The “theory” of Evolution propounded by Charles Darwin, along with a bunch of other “modern” innovations, put the back up on religious conservatives. The Catholic Church just said it was BS and went on with what it was doing without thinking about it anymore. American Protestants, however, got all bent out of shape and mounted a counter-attack. Presbyterian theologians at the Princeton Theological Seminary worked out a basic statement of “Fundamental” beliefs of Christians at the end of the 19th Century. Basically, the “Fundamentals” are that the Bible is the Word of God; Jesus was born to a virgin mother; the miracles performed by Jesus really happened; the death of Jesus was an atonement for our sins[1]; and the resurrection of Christ really happened. These aren’t just some parables that are open to interpretation by slimy wheezers in tweed jackets.
Science continued its advance, regardless of what religious stick-in-the-muds thought. Moreover, it began the process of extending knowledge of scientific discovery from the intellectual elite to the common man. One means to this end came in the writing of textbooks for high-school science classes. In 1914, George William Hunter published A Civic Biology: Presented in Problems. The text book proved widely popular and was adopted as a high-school biology textbook. It contained a chapter stating the theory of Evolution in an approving way.
Less noticed, because not controversial among anyone at that time, were other chapters of Civic Biology. One chapter explained that Mankind was divided into races and that the races were arranged in a hierarchy with the Negro at the bottom and the Caucasian at the top. Another chapter explained that both positive and negative behavioral characteristics could be inherited, just like pigmentation and eye color. “The science of being well born is called eugenics.” The stock of humans might be improved in the same way as the stock of domesticated animals (horses, cattle, dogs), through conscious breeding. Moreover, there were people who should be prevented from reproducing because they passed on negative characteristics: imbecility, disease, and crime. These people were parasites. “If such people were lower animals, we would probably kill them off to prevent them from spreading. Humanity will not allow this, but we do have the remedy of separating the sexes in asylums or other places and in various ways preventing intermarriage and the possibilities of perpetuating such a low and degenerate race.
Remedies of this sort have been tried successfully in Europe and are now meeting with some success in this country.”
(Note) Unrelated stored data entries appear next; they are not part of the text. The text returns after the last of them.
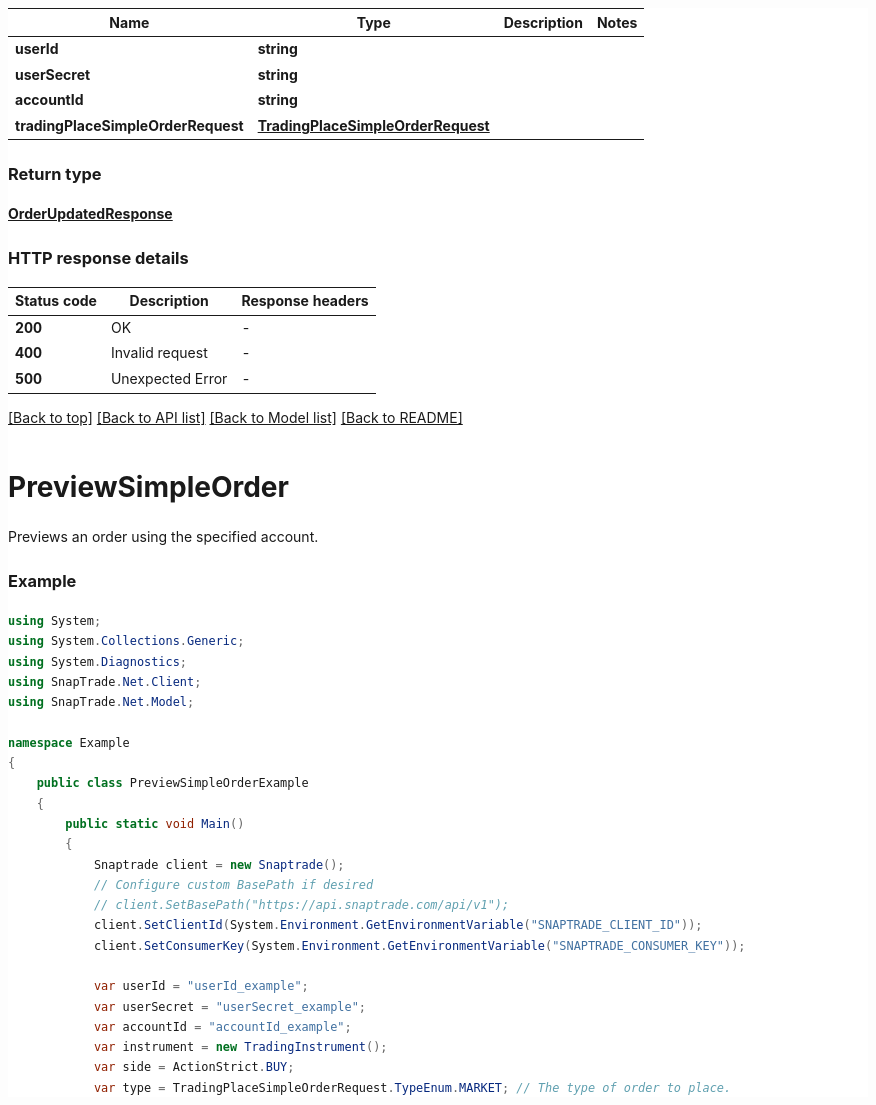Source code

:| Name | Type | Description | Notes |
|------|------|-------------|-------|
| **userId** | **string** |  |  |
| **userSecret** | **string** |  |  |
| **accountId** | **string** |  |  |
| **tradingPlaceSimpleOrderRequest** | [**TradingPlaceSimpleOrderRequest**](TradingPlaceSimpleOrderRequest.md) |  |  |

### Return type

[**OrderUpdatedResponse**](OrderUpdatedResponse.md)


### HTTP response details
| Status code | Description | Response headers |
|-------------|-------------|------------------|
| **200** | OK |  -  |
| **400** | Invalid request |  -  |
| **500** | Unexpected Error |  -  |

[[Back to top]](#) [[Back to API list]](../README.md#documentation-for-api-endpoints) [[Back to Model list]](../README.md#documentation-for-models) [[Back to README]](../README.md)


# **PreviewSimpleOrder**



Previews an order using the specified account. 

### Example
```csharp
using System;
using System.Collections.Generic;
using System.Diagnostics;
using SnapTrade.Net.Client;
using SnapTrade.Net.Model;

namespace Example
{
    public class PreviewSimpleOrderExample
    {
        public static void Main()
        {
            Snaptrade client = new Snaptrade();
            // Configure custom BasePath if desired
            // client.SetBasePath("https://api.snaptrade.com/api/v1");
            client.SetClientId(System.Environment.GetEnvironmentVariable("SNAPTRADE_CLIENT_ID"));
            client.SetConsumerKey(System.Environment.GetEnvironmentVariable("SNAPTRADE_CONSUMER_KEY"));

            var userId = "userId_example";
            var userSecret = "userSecret_example";
            var accountId = "accountId_example";
            var instrument = new TradingInstrument();
            var side = ActionStrict.BUY;
            var type = TradingPlaceSimpleOrderRequest.TypeEnum.MARKET; // The type of order to place.
```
Meanwhile, the “fundamentalist” ideas spread from the Presbyterians to the Baptists and other denominations during the first couple of decades of the 20th Century. In 1925, the Tennessee legislature passed a law banning the teaching of anything that challenged the Bible’s story of Creation. Well, Civic Biology certainly did that. Most teachers just skipped that chapter so as to stay out of trouble. However, the American Civil Liberties Union (ACLU) got a local Tennessee teacher to pretend that he had taught the chapter. In 1925, he was charged, tried, and convicted. “Fundamentalism” triumphed in the court room. It got trounced in the court of public opinion. In big cities. Among liberal intellectuals. Who wrote books read by later generations. While the teacher had not actually taught the chapter on Evolution, he had taught the other chapters—including the one on eugenics. His name was John Scopes.
[1] This is why the suffering of Jesus is portrayed in such gruesome detail by the fundamentalist Catholic Mel Gibson in his movie “The Passion of Christ.” He wasn’t trying to make a “giallo” flick for the people who like blood and gore. He was trying to emphasize the nature of the sacrifice offered by Jesus for our salvation.